Autre avantage du neuf, la réglementation impose aux constructeurs de respecter des normes énergétiques de plus en plus strictes. Les fuites d’air doivent être limitées, tout comme la consommation énergétique. Résultat, les biens neufs (maisons et immeubles) sont nettement moins énergivores que des logements anciens, même de construction récente. Par rapport à un logement ancien standard, l’économie potentielle sur la facture énergétique se chiffrera à plusieurs milliers d’euros sur quelques années.

  • Visibilité sur les charges.

C’est bien connu, acquérir un appartement dans l’ancien comporte quelques incertitudes et contraintes. Parmi celles-ci, on citera notamment les éventuels travaux votés en assemblée générale qui viendront alourdir les charges des copropriétaires. Rien de tel dans le neuf. En principe, aucun ravalement n’est à prévoir sur les dix premières années. Acheter sur plan offre ainsi une bonne visibilité sur les charges futures, en général moins élevées que dans les immeubles anciens.

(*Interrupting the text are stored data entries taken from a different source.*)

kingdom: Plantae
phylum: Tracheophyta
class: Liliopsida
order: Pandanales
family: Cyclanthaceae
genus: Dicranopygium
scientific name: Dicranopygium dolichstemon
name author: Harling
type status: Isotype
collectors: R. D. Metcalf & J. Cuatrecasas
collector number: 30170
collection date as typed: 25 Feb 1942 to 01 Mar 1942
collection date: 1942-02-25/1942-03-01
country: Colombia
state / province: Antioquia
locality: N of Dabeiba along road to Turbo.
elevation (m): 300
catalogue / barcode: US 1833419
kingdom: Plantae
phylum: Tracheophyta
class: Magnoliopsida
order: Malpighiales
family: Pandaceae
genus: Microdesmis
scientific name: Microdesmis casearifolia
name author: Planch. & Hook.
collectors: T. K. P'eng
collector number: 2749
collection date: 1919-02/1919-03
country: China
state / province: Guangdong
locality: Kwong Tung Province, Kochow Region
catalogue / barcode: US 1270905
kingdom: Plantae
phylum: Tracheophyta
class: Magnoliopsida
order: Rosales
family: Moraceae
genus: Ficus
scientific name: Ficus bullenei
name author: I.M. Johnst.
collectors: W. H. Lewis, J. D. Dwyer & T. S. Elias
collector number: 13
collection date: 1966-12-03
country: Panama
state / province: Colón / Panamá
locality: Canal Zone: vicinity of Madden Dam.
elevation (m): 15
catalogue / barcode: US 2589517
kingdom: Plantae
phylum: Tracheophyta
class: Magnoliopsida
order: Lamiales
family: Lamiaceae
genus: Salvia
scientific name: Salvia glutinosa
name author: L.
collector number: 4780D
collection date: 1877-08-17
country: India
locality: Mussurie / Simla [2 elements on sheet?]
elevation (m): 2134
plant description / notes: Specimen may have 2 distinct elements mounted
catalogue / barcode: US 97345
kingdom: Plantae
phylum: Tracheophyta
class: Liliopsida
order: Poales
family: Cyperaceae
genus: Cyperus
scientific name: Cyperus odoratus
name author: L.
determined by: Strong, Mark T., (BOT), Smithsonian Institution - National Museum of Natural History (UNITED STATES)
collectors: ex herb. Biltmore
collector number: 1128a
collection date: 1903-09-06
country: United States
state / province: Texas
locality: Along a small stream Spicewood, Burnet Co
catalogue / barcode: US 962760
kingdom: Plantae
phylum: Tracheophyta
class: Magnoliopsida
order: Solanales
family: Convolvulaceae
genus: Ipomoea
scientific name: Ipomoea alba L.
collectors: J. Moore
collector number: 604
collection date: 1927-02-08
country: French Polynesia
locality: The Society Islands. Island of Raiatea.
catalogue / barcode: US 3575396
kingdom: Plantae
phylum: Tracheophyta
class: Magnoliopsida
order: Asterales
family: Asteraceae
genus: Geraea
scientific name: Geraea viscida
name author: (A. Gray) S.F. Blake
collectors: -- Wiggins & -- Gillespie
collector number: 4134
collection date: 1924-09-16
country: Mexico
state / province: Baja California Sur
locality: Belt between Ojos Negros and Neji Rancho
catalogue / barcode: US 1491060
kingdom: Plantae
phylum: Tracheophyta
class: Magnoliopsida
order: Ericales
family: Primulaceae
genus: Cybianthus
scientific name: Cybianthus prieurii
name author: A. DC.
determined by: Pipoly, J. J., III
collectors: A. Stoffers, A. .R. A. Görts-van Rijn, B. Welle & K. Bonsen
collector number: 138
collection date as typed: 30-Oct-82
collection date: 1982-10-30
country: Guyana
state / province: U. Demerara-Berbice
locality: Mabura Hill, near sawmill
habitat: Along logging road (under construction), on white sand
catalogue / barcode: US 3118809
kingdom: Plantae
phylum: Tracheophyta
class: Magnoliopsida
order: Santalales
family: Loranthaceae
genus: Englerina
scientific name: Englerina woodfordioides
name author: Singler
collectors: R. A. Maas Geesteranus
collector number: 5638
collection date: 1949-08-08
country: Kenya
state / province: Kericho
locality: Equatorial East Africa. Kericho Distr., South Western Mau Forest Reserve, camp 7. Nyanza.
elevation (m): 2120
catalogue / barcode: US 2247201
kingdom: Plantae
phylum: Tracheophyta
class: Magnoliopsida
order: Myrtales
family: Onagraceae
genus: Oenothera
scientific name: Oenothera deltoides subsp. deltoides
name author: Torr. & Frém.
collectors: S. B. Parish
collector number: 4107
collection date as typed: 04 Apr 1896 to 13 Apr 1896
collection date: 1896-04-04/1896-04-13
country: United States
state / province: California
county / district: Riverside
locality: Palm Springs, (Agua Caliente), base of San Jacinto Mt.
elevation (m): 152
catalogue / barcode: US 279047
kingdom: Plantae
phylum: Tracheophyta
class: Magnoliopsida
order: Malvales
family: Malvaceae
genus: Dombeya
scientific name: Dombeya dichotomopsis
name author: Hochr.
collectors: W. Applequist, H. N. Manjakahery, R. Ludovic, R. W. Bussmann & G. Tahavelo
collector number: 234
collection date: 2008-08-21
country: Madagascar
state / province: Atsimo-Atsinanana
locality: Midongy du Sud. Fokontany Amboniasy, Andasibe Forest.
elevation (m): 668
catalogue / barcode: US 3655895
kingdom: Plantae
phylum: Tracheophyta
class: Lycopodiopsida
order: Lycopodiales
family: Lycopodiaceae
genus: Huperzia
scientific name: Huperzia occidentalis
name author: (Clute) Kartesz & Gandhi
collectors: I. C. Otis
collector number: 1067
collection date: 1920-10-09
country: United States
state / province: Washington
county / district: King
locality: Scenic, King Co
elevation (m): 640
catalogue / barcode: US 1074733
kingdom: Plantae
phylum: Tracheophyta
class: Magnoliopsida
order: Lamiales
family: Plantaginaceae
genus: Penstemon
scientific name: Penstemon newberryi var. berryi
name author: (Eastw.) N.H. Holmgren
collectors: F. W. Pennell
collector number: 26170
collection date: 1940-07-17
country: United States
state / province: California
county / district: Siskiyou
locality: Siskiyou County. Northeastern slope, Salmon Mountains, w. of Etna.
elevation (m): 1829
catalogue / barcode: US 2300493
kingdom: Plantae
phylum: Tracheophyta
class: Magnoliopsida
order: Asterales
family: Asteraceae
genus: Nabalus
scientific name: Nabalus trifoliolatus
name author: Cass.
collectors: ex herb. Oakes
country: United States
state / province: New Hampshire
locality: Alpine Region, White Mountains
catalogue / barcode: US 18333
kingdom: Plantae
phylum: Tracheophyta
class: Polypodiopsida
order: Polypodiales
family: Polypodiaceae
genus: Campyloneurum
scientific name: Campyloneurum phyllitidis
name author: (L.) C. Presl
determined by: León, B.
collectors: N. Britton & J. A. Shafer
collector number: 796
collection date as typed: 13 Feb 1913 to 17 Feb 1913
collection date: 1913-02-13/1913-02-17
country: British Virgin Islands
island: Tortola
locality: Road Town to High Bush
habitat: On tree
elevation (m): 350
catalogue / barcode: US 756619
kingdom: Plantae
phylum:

Le neuf peut être exonéré de taxe foncière

Dans beaucoup de communes, l’acquéreur d’un bien neuf est exonéré partiellement ou totalement de taxe foncière durant les deux premières années qui suivent l’achèvement de la construction. Cette exonération temporaire ne concerne pas l’éventuelle Taxe d’enlèvement des ordures ménagères (TEOM) qui reste due.